|Minister for Finance Brian Lenihan and Taoiseach Brian Cowen at the launch of a pensions report in March 2010. |
Ireland's budget deficit could rise to 24% of GDP (gross domestic product) in 2010 or about €40bn, following a ruling by Eurostat, the statistics office of the European Commission, on the treatment of public spending on the State nationalised Anglo Irish Bank.
Last October, Finfacts reported that the Minister for Finance, Brian Lenihan, had welcomed the preliminary view from Eurostat, that the then expected €54bn in public debt which the Government planned to raise to pay for the toxic property loans to be transferred to the Irish "bad bank:" NAMA, would not have be included in the national debt total. It would have added 33% to the 2010 debt/GDP ratio bringing it to 109%.
On State recapitalisation of banks, Eurostat takes the view that capital provided to AIB and Bank of Ireland are investments while it takes a prudent view that spending on Anglo Irish Bank is not and the same will likely apply to Irish Nationwide. This has serious implications as it means that the target to lower the annual budget deficit to 3% by the Euro Stability and growth Pact rules, will not be met.
In data published on Thursday, Eurostat stated the Irish deficit in 2009 as €23.35bn, which includes €4bn injected in Anglo Irish Bank.
The move had the impact of raising the deficit to 14.3%, the highest in Europe, from the Government figure of 11.8%.
On March 30th, the Government agreed to provide €8.3bn to Anglo Irish Bank bank and it said a further injection €10bn to allow it absorb losses on loans going to the NAMA, would be provided this year. A further €2.7bn is due to be provided this year to Irish Nationwide.

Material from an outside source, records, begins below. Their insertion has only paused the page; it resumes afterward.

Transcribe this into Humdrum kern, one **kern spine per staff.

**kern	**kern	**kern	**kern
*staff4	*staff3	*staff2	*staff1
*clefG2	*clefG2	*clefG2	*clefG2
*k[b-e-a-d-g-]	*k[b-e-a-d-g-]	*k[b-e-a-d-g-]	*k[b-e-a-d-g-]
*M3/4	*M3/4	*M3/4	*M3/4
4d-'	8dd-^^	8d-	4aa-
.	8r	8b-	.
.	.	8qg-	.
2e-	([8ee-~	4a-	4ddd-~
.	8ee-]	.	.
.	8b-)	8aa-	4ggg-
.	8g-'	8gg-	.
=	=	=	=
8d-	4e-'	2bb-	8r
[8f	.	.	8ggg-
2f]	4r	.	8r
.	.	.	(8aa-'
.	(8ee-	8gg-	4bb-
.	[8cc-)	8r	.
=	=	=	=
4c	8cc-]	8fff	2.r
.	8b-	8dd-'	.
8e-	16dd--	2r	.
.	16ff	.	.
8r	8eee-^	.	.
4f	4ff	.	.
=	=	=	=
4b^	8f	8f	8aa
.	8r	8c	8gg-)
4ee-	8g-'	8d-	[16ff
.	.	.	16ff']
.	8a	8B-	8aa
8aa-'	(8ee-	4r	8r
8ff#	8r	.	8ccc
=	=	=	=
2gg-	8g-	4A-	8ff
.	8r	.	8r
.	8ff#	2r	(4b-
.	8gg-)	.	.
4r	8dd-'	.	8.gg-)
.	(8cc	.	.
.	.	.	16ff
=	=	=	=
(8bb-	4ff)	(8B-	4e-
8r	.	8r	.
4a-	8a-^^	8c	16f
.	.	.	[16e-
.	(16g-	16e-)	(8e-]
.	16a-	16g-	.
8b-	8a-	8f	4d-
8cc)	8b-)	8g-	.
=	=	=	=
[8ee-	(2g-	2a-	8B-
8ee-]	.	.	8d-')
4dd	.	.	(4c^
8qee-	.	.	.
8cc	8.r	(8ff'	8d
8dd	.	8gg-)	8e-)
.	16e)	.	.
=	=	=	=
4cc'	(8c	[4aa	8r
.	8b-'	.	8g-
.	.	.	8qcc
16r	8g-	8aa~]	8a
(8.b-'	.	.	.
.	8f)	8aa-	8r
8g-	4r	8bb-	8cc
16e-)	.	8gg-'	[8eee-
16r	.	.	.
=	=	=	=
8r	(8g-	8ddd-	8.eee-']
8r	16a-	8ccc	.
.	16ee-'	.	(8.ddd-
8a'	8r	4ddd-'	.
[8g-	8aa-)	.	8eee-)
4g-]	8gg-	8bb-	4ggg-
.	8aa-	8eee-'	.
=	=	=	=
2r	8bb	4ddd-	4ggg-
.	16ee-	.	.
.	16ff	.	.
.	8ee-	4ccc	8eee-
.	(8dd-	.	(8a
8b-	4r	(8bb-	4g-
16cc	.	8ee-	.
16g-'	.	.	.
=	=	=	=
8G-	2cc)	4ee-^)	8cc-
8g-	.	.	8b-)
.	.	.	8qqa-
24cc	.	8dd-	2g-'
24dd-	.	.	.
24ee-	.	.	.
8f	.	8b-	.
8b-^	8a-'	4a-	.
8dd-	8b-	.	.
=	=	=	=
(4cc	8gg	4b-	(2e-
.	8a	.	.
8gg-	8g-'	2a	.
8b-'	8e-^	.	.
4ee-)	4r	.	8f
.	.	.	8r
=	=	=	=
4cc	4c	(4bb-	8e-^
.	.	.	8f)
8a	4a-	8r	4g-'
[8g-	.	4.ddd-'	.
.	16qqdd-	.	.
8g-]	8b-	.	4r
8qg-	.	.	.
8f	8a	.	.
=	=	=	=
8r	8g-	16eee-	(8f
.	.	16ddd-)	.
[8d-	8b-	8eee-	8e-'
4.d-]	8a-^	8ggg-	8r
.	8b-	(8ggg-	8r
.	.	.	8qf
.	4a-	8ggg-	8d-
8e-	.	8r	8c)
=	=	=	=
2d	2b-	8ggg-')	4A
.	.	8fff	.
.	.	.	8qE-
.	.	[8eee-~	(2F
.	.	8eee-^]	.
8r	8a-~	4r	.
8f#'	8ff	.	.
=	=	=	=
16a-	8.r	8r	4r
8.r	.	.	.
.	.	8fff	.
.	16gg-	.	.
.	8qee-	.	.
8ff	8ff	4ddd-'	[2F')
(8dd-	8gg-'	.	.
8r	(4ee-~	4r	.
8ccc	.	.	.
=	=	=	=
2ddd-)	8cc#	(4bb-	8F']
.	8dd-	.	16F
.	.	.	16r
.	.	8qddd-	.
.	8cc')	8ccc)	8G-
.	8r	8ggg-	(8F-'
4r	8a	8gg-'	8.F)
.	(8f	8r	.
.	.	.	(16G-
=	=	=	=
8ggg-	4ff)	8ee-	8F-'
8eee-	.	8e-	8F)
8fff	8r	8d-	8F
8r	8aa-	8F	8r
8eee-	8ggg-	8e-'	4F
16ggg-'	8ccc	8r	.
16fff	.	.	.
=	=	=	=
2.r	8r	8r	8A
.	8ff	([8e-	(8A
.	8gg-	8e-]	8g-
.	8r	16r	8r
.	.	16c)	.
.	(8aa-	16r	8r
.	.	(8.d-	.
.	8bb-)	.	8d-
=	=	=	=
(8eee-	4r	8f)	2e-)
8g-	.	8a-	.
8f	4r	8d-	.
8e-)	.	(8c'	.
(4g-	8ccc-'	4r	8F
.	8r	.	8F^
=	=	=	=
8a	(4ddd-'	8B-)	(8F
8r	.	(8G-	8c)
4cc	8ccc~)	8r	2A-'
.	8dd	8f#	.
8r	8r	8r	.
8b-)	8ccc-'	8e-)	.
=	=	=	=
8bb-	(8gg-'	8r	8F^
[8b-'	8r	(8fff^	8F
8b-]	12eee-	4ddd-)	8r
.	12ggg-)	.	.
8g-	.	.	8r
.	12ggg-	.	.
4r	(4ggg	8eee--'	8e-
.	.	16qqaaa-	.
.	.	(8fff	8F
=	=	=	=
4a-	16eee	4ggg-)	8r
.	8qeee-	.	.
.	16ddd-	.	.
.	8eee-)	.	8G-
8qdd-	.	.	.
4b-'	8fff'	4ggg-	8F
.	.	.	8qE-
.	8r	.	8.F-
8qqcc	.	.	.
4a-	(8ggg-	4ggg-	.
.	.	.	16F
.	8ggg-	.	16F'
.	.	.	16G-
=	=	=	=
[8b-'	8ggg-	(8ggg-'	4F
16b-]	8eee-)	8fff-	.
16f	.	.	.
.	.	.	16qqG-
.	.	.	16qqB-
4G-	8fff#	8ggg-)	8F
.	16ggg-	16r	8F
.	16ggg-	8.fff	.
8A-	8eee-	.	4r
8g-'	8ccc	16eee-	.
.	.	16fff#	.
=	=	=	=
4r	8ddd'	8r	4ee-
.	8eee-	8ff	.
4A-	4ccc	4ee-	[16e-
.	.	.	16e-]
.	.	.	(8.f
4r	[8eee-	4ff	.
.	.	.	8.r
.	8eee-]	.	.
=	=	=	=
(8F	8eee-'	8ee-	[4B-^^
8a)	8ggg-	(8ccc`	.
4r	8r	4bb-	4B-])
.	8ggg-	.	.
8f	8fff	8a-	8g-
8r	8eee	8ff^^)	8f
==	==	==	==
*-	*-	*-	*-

So a budget deficit of €40bn on GDP of €164bn, would result in a deficit ratio of 24%.
While the ratio would fall in 2011, the additional debt would make the task of reducing the total debt ratio to GDP, to 60% even a steeper challenge.
Apart from the bank funding issues, given that GNP (gross national product) was 19% below GDP (including profits of the big multinational sector) in 2009, the Irish budget ratio is already understated.
In most economies there is not much variation between GNP and GDP.
Deutsche Bank has forecast that the ratio for Ireland could be 118% by 2020.
Minister for Finance Brian Lenihan said there was no change in the Government’s deficit plan. “This is a once-off impact, and will not affect the Government’s stated budgetary aim of reducing the deficit to below 3% of GDP by 2014,” he said.
“There is no additional borrowing associated with this technical reclassification.”
Fine Gael deputy leader and finance spokesman Richard Bruton said the impact of the decision on next year’s budget would be very serious.
“It means that if the Government is to meet its 3% budget deficit figure by 2014, as agreed with the European Commission, it will have to find significant additional savings,”he said.